> [Entries provided]

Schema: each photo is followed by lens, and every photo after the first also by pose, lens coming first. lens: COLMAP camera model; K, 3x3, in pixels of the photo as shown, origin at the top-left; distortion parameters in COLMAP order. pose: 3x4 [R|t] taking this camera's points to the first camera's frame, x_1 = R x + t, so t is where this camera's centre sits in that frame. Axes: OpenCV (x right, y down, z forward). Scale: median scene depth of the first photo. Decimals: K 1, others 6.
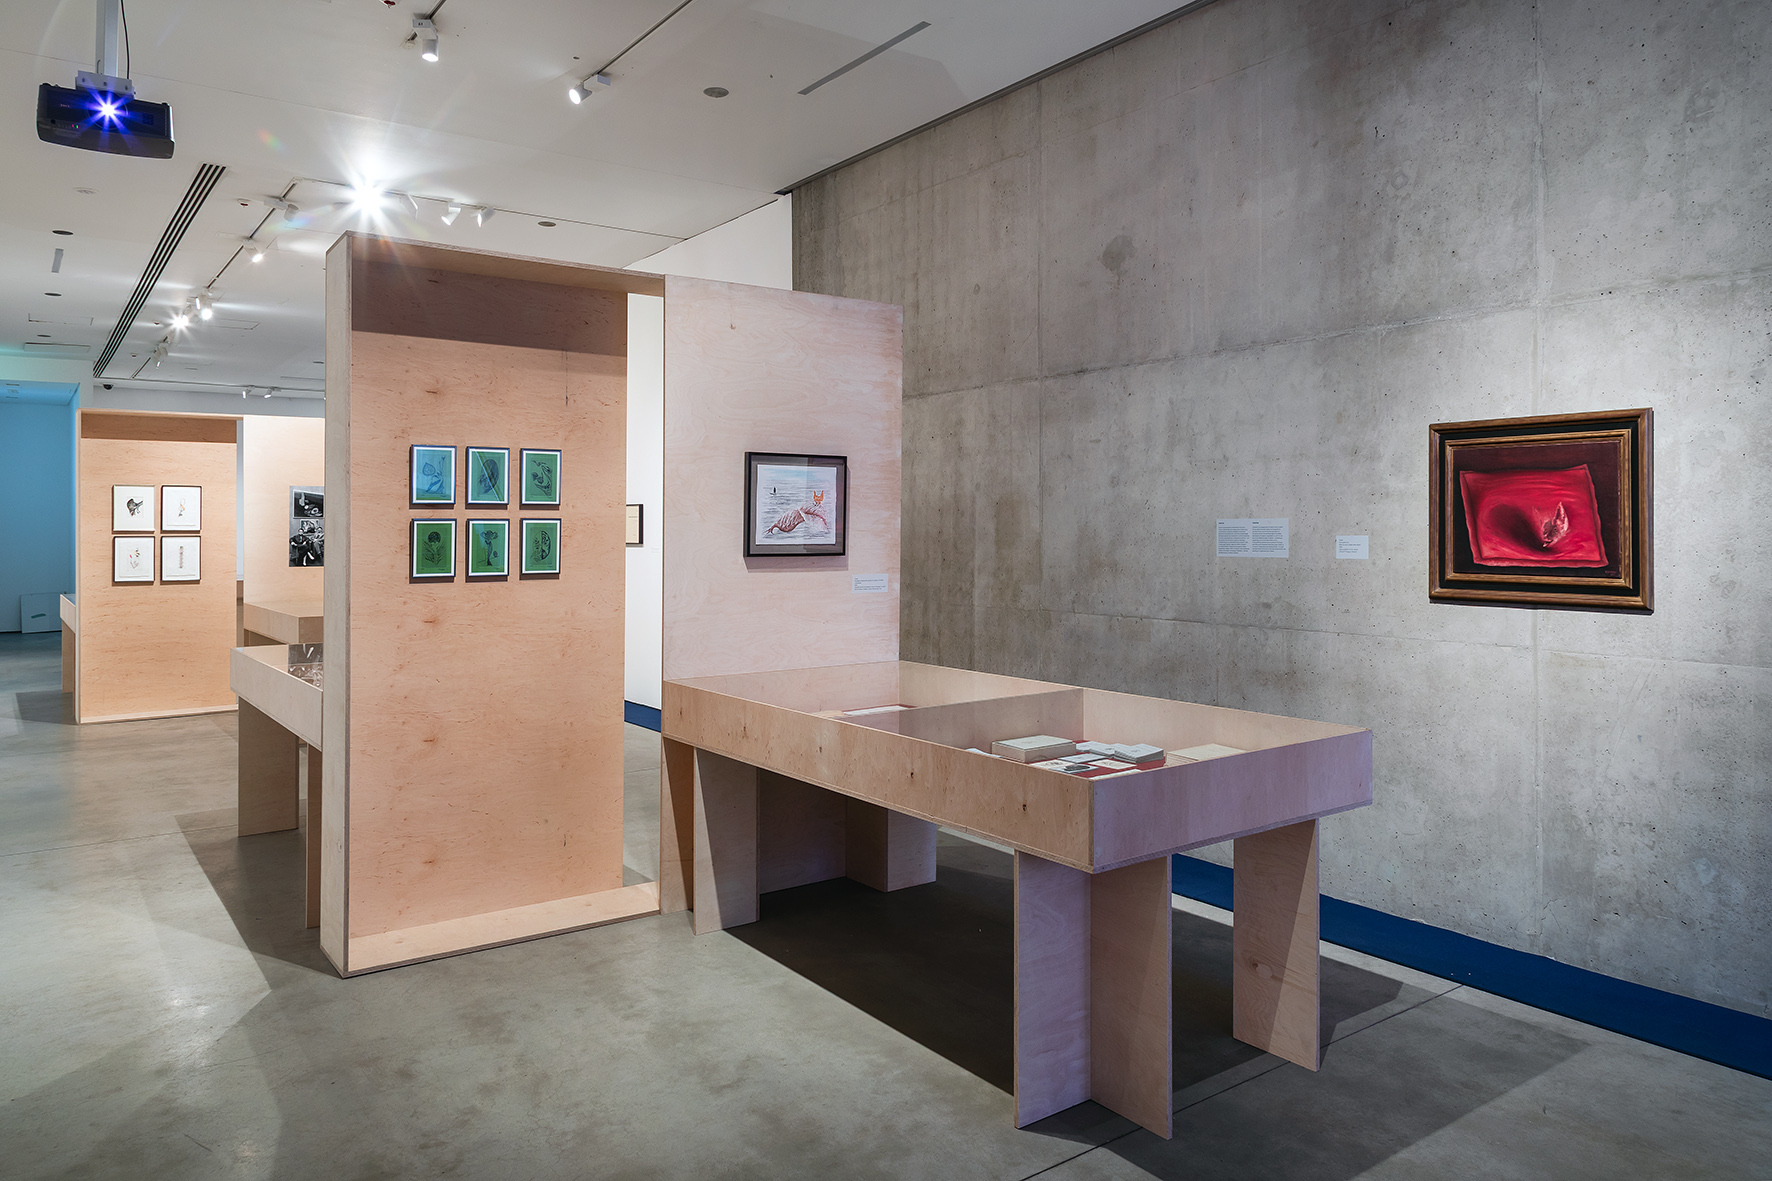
lens RADIAL K [[1203.5, 0, 884.1], [0, 1203.5, 590.1], [0, 0, 1]] dist [-0.005638, 0.005923]
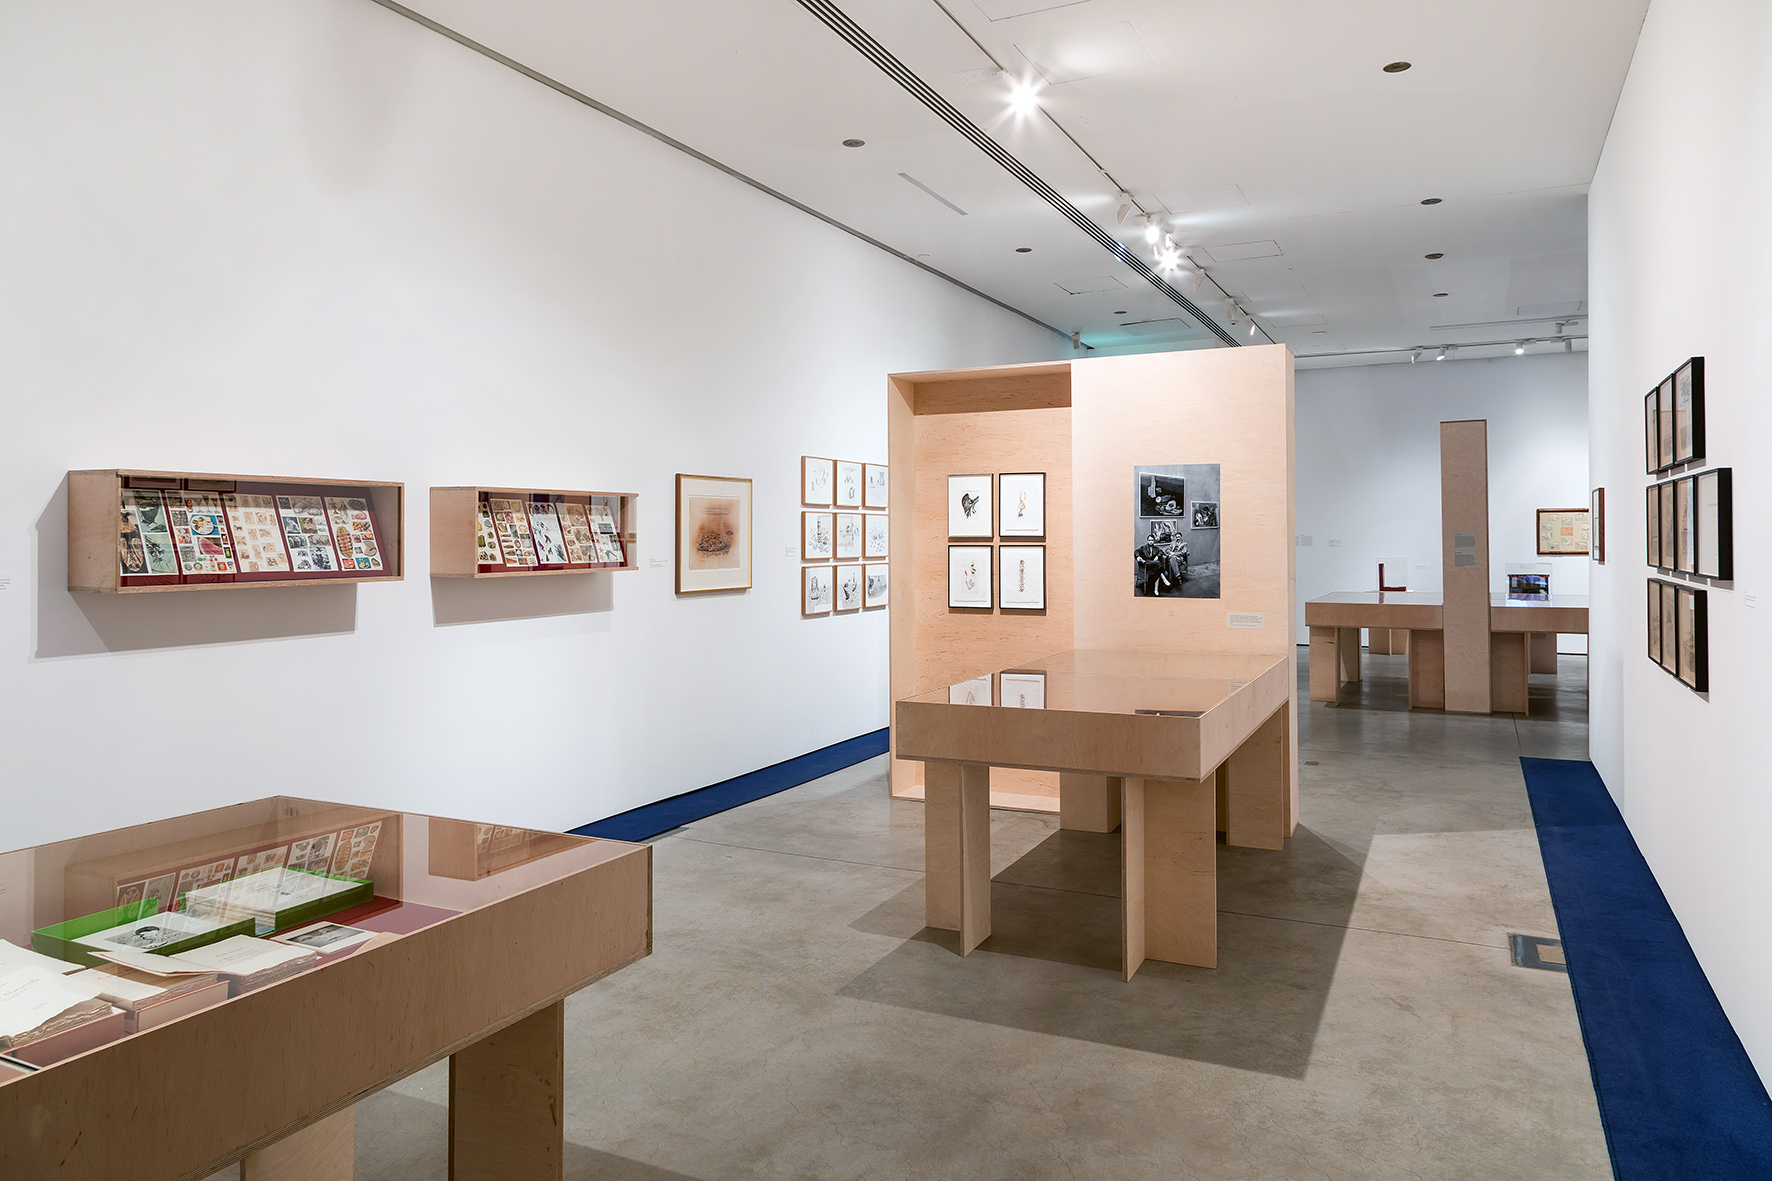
lens RADIAL K [[1203.5, 0, 885.5], [0, 1203.5, 577.0], [0, 0, 1]] dist [-0.005638, 0.005923]
pose [[0.465390, 0.032066, -0.884525, -0.003432], [-0.044417, 0.998931, 0.012843, -0.031683], [0.883990, 0.033311, 0.466317, 0.597082]]
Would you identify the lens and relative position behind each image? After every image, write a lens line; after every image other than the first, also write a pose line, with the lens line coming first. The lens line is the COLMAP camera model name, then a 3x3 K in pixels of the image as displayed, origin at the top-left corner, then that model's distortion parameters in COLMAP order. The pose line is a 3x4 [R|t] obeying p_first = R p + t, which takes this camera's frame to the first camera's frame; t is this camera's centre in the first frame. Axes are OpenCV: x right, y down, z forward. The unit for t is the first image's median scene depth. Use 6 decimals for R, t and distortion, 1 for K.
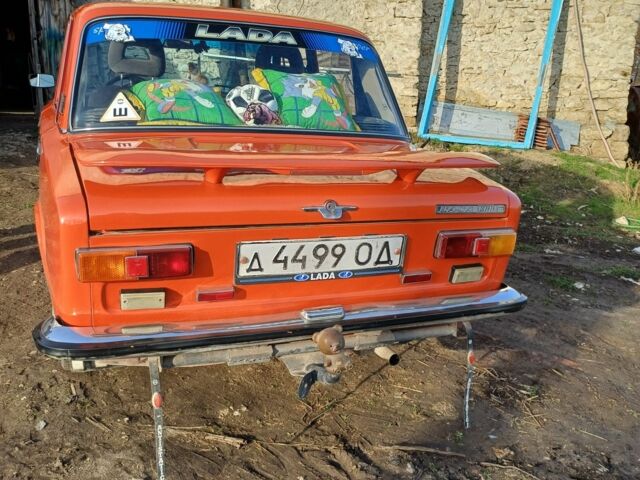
lens RADIAL K [[672.9, 0, 320.0], [0, 672.9, 240.0], [0, 0, 1]] dist [0.101575, -0.147554]
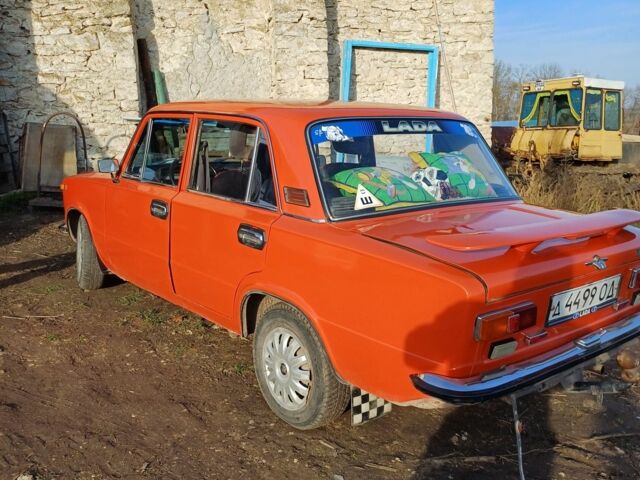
lens RADIAL K [[672.9, 0, 320.0], [0, 672.9, 240.0], [0, 0, 1]] dist [0.101575, -0.147554]
pose [[0.941747, -0.103983, 0.319844, -0.724960], [0.120452, 0.992200, -0.032087, -0.086809], [-0.314013, 0.068743, 0.946927, -0.091923]]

> [What the exercise asks] Rewrite the listing above with every occurrence of "image" replaced by "frame" and everything else unchanged. Omit the pictures from your output.

> [Solution]
Schema: each photo is followed by lens, and every photo after the first also by pose, lens coming first. lens: COLMAP camera model; K, 3x3, in pixels of the photo as shown, origin at the top-left; distortion parameters in COLMAP order. pose: 3x4 [R|t] taking this camera's points to the first camera's frame, x_1 = R x + t, so t is where this camera's centre sits in that frame. Axes: OpenCV (x right, y down, z forward). Scale: median scene depth of the first photo. Decimals: K 1, others 6.
lens RADIAL K [[1203.5, 0, 884.1], [0, 1203.5, 590.1], [0, 0, 1]] dist [-0.005638, 0.005923]
lens RADIAL K [[1203.5, 0, 885.5], [0, 1203.5, 577.0], [0, 0, 1]] dist [-0.005638, 0.005923]
pose [[0.465390, 0.032066, -0.884525, -0.003432], [-0.044417, 0.998931, 0.012843, -0.031683], [0.883990, 0.033311, 0.466317, 0.597082]]
Would you identify the lens and relative position behind each frame? After every frame, write a lens line; after every frame other than the first, also write a pose line, with the lens line coming first. The lens line is the COLMAP camera model name, then a 3x3 K in pixels of the frame as displayed, origin at the top-left corner, then that model's distortion parameters in COLMAP order. The pose line is a 3x4 [R|t] obeying p_first = R p + t, which takes this camera's frame to the first camera's frame; t is this camera's centre in the first frame. Axes are OpenCV: x right, y down, z forward. The unit for t is the first frame's median scene depth. Use 6 decimals for R, t and distortion, 1 for K.
lens RADIAL K [[672.9, 0, 320.0], [0, 672.9, 240.0], [0, 0, 1]] dist [0.101575, -0.147554]
lens RADIAL K [[672.9, 0, 320.0], [0, 672.9, 240.0], [0, 0, 1]] dist [0.101575, -0.147554]
pose [[0.941747, -0.103983, 0.319844, -0.724960], [0.120452, 0.992200, -0.032087, -0.086809], [-0.314013, 0.068743, 0.946927, -0.091923]]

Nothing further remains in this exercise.